Para el doble campeón del mundo, "ya no hay nada que decir en este momento" sobre lo sucedido el domingo, y sobre la posible decepción de los aficionados, fue claro. "He llegado y el aeropuerto y el hotel estaban llenos de gente animándonos", aseveró.
Sobre las palabras de su compañero de equipo, que recalca que no es el segundo piloto, Alonso opina que en Ferrari "no hay número uno o número dos". "Es algo más sobre respetarse cada uno, el respecto por correr para Ferrari, que significa mucho", afirmó el asturiano. "Pienso que estamos contentos con el rendimiento del coche en las últimas carreras y en Alemania finalmente conseguimos que los dos llegasen a la bandera a cuadros sin problemas y sumamos puntos", subraya el ovetense, quien ha recordado que en Silverstone y Valencia el F10 estuvo "bien". "El objetivo es continuar este línea, lo que se ha dicho o no se ha dicho tras Alemania forma parte del pasado", añadía.
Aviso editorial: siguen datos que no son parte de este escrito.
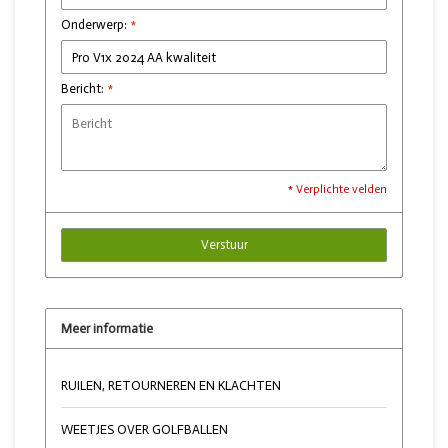
Onderwerp:
*
Bericht:
*
* Verplichte velden
Verstuur
Meer informatie
RUILEN, RETOURNEREN EN KLACHTEN
WEETJES OVER GOLFBALLEN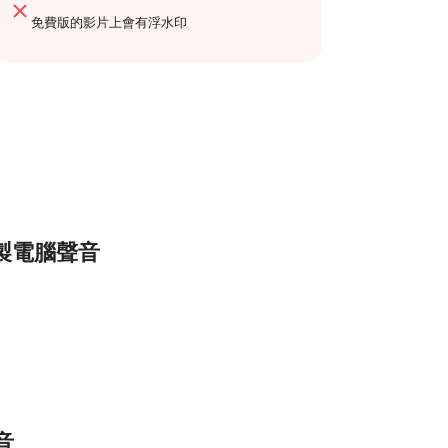
免費版的影片上會有浮水印
來錄製電腦聲音
音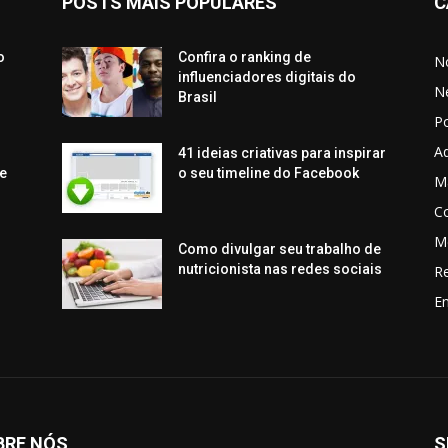
POSTS MAIS POPULARES
C
o
Confira o ranking de
No
influenciadores digitais do
N
Brasil
P
Aq
41 ideias criativas para inspirar
e
o seu timeline do Facebook
Ma
C
M
Como divulgar seu trabalho de
nutricionista nas redes sociais
R
En
BRE NÓS
S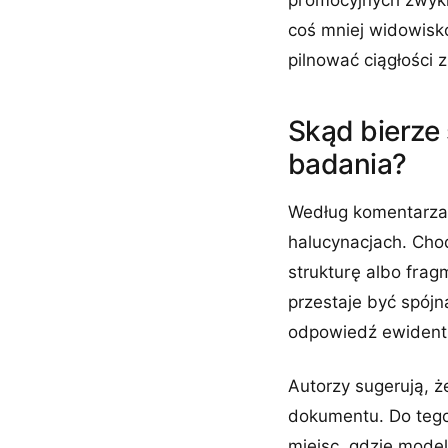
promocyjnych zwyk
coś mniej widowisko
pilnować ciągłości 
Skąd bierze
badania?
Według komentarza 
halucynacjach. Chod
strukturę albo frag
przestaje być spójn
odpowiedź ewidentn
Autorzy sugerują, ż
dokumentu. Do tego 
miejsc, gdzie mode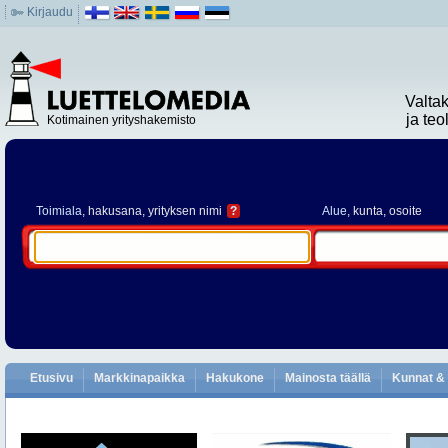
Kirjaudu
Valta
ja te
Kotimainen yrityshakemisto
Toimiala
, hakusana, yrityksen nimi
?
Alue
, kunta, osoite
Etusivu
Markkinapaikka
Hakukone
Mainosta täällä
Kunnat &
Alonso, que no opina que haya "cambiado" por lo sucedido en Alemania, también descarta estar pendiente del veredicto del Consejo Mundial del Motor sobre lo sucedido. "Tenemos un Gran Premio interesante en Hungría, donde tenemos buenas posibilidades de hacerlo bien, así que lo que suceda en el Consejo no está en nuestras manos", sentenciaba.